Ciso, serve consapevolezza
Gli impatti finanziari degli attacchi informatici sono dunque elevatissimi per il business delle imprese. L’87% dei Ciso evidenzia i danni all’immagine del brand e alla sua reputazione quale principale pericolo legato alla cybersecurity, anche se difficilmente quantificabile, la perdita di dati (80%) e le interruzioni dell’attività e dell’operatività (74%). In questo contesto, i dipendenti possono rendere l’azienda vulnerabile; ne è consapevole l’85% dei Ciso, per questo il 75% vorrebbe dei budget più alti sul fronte della sicurezza e il 50% denota la mancanza di consapevolezza come problema più grave. Come conferma, il 67% dei dipendenti è vittima di phishing, il 63% di link pericolosi e il 46% gestisce dati sensibili come ulteriore vulnerabilità.

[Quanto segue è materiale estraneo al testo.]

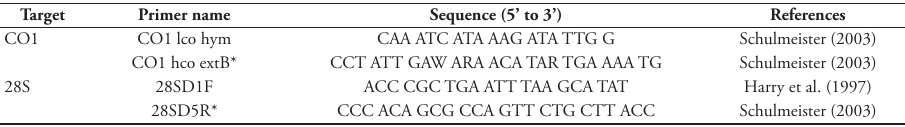
Table 2. Primer information for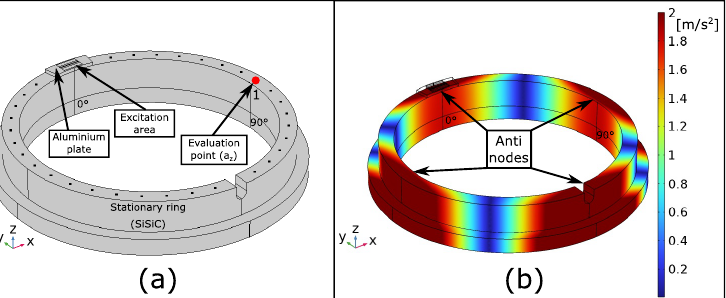
Figure 9. ( a ) Extended SiSiC ring model with attached aluminum plate including body loads, representing the EMAT and its excitation. ( b ) Simulated absolute acceleration in the z-direction. The simulated EMAT excitation is capable of exciting the second mode described in Section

Le tecnologie sono viste con fiducia: il 59% dei manager si fida delle soluzioni in essere nella propria azienda, ma si sottolinea uno “scollamento tra i vertici direttivi e i team IT”. Mentre infatti il 52% dei Ciso ritiene la sicurezza informatica una priorità per il cda, solo il 21% pensa che i suoi membri siano ben preparati e in grado di comprendere le tecnologie necessarie per implementare le difese adatte in tema di cybersecurity.
“La sfida principale è individuare la superficie di attacco avendo dati alla mano – sottolinea Maiocchi –. Individuare sia il volume che la specificità degli attacchi per assumersi il rischio. Secondo importante elemento è definire il grado di vulnerabilità quantificando il rischio. In questo percorso, importante è valutare anche il privilegio all’accesso ai dati sensibili dei VAP – Very Attched People, per fare un’analisi più puntuale. Fondamentale infine la formazione, considerata essenziale per il 93% dei Ciso, a fronte di un 65% di imprese che la fanno una volta l’anno (o anche meno) e di un 17% che non contempla nessuna attività in questa direzione. Preparare i team in modo diverso e avere “figure pronte” è il suggerimento.
Aeroporto di Bologna investe in formazione
“Nella cybersecurity bisogna comunicare in una diversa modalità. La parte di tecnologia è una commodity, il tema vero devono essere il business e suoi obiettivi. Creare awareness a tutti i livelli e far comprendere al board il valore monetario da difendere come primo elemento”, concorda Luigi Ricchi, del team IT e Innovazione dell’Aeroporto G. Marconi di Bologna, che racconta l’esperienza diretta della sua organizzazione in un programma di Cyber Security Awareness. Un progetto sponsorizzato dai fondi europei (CyranoO – CYbeR Awareness diploma for NIS Operators, nello specifico) che Ricchi spinge peraltro ad utilizzare “non sono difficili da ottenere ed offrono numerosi vantaggi” afferma.
“Tutto è partito da un processo di smart learning, 15 minuti di condivisione con le agende dei Ceo per parlare di sicurezza e incrementare la comprensione del tema – racconta Ricchi -. E’ stata valutata la possibilità di formazione continua e mirata degli attacchi, con un focus su quelli via mail. Abbiamo progettato un percorso formativo per i dipendenti attraverso la piattaforma Proofpoint per testare la capacità di riconoscere gli attacchi da parte dei dipendenti. Il Processo è durato 24 mesi e ha coinvolto anche il training center che si occupa di safety con l’obiettivo di garantire una cybersecurity areoportuale che completasse la capacità dell’azienda di rispondere alle minacce”.
Da marzo l’aeroporto bolognese utilizza la piattaforma Proofpoint per erogare assessment e training con rimisurazione ciclica dei risultati. Al termine della formazione, i dipendenti devono sostenere degli esami il cui superamento è poi attestato da certificazioni. “Questo processo aumenta la maturità aziendale in tema di sicurezza, dà valore e pone ad un livello di dignità centrale nei processi”, conclude Ricchi.